でも、どうして私に? こう言っては悪いけれど、普通、そうした話は同姓にするものではなくて?


 ――だって、そんな話を女性にすれば、どう想われるかわかるでしょうに。

 しかし、それに気づけないほどに経験がなく、素直で愚鈍なのが、彼なのだ。
 若い頃の彼女であれば、その生真面目さに疲れ、嫌気がさしていたかもしれない。
 けれど今は、どうした経験の積み重ねがそう想わせるのか、そんな姿が初々しくて好ましい。

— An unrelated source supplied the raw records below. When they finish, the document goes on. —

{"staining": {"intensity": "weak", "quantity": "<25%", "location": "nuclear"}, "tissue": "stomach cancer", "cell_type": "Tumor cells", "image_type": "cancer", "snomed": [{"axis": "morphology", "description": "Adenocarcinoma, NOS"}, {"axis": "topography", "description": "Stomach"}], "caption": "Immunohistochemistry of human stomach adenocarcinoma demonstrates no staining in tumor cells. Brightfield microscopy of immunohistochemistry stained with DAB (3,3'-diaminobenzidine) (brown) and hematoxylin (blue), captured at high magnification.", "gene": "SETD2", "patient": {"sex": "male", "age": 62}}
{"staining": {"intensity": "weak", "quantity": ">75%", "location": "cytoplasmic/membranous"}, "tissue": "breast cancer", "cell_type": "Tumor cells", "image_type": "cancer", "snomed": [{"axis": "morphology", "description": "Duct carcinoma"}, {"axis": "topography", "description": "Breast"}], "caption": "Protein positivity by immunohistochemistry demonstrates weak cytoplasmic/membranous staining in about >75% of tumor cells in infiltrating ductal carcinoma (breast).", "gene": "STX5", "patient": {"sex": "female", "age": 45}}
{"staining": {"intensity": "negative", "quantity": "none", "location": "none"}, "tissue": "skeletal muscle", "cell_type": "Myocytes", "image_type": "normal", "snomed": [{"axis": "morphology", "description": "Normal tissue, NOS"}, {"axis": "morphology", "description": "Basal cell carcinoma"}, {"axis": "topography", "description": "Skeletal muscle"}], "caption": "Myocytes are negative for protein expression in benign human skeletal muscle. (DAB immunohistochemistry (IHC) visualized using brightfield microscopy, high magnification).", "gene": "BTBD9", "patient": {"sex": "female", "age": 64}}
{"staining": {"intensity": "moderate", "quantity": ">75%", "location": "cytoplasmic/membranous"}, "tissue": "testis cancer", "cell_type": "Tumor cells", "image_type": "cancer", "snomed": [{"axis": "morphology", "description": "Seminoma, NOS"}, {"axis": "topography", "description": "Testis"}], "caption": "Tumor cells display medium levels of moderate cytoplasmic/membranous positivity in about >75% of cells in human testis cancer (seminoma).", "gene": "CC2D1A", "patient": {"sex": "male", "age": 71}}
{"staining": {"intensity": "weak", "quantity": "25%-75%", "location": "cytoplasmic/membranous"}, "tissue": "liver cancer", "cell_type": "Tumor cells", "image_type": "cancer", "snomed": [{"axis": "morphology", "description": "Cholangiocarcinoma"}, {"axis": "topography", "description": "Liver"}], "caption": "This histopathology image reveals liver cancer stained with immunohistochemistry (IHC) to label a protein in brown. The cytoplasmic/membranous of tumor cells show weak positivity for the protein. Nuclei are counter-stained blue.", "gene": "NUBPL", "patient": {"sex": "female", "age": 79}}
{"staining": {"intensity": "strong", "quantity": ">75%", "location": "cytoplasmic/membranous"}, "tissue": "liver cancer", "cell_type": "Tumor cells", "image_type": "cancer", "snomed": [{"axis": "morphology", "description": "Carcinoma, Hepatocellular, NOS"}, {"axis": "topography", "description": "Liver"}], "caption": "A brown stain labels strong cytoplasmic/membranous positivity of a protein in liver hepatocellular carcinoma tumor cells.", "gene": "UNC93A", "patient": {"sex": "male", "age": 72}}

 ――これは、なにも知らない動物を愛でる感覚に、もしかしたら近いのだろうか。

 女がそう想っていると、男は、恥ずかしそうに口を開いた。

それは、そうなんですが……みんな、あまりこういったことに経験が薄いらしくて

あぁ……そういえば今の子達って、恋愛関係に疎いとは聞くわね


 草食系もとおりこし、今は絶食系とも言うらしい。
 女はそれを想い出して

絶食したら死んじゃうよねぇ

と言い。
 男はそれを聞きながら

そもそも食べて良いかわからないんですよ

と答える。
 ため息をついたのは、二人とも。

いいんじゃない、食べても。それが、合うか合わないか――誰かが知っているわけもないんだしね


 料理とカクテルの相性は、濃厚だ。喉元をすぎる感触が、女には心地よい。
 男はしかし、グラスの手も、料理の手も、少し鈍くなっているようだ。

――どうして恋をするのか、だったわね


 女が口を開き、男が女の言葉に耳を傾ける。

さあ、なぜかしらね? ただ、さっきの話ではないけれど……


 ゆっくりとグラスを指先でなでながら、女は夢見心地でつぶやく。

そう、まるで夢のような心地になるために……恋をするのかもしれないわね

夢……ですか?

ええ、そう。夢よ


 そう、物想いにふけるように女は言った後。

――えっ?


 突然、女はゆっくりと、男の頬に顔を近づけた。

ぶ、ぶちょ……!?

……難しいのは、難しく考えるからよ


 その唇が、男の顔へとゆっくり近づき――

フッ!

あひゃあ!?


 ――女は、男の首筋へと息を吹きかけた。

あはは、そんなに緊張すると彼女ともたないよ?

ひ、ひどいですよ……


 本当にへこんだような表情で、少し不満げに男は女に視線を向ける。
 実に反応が素直でよろしく、からかい混じりのコミュニケーションもしてしまいたくなる。

だから、だめだよ相手に惑わされちゃ

はい?


 眼の前の男の視界に。
 眼の前の女が映っていないのなら。

好きなら好きって、嘘をつかないようにすること


 無理矢理そこへ違う像をすべりこませたら、彼の映像はぐちゃぐちゃになってしまうだろう。
 それも一興なのかもしれないが――

でないと、本当の夢になっちゃうから、ね?


 ――そんな夢は、彼にはまだ早いと、女は自分に言い聞かせた。

――はい


 どうにも素直な男の顔と瞳。
 そんな彼の表情は、女に、夢と現実の境界を迷わせる。

 ――これは、母性であって、恋ではない。そう、想う。

じゃあ、女に嫌われる話題ナンバーワン、惚れた女のノロケ話でも始めるとしましょうか

え、そうなんですか!?

今、私が決めたのよ


 そういって、グラスを一気に傾ける。
 熱い衝動がのどの奥へと降りてゆく時、自分の想いも深く墜ちてゆくように、女には感じられた。

ねえ、だから教えなさい。私が君のことを嫌いになるくらい、彼女のことが好きな理由を――


 勘弁してください、と申し訳なさそうにする男に、女はさらに煽り立てるのだった。
 夜はまだ、たっぷりとその時間を残していた。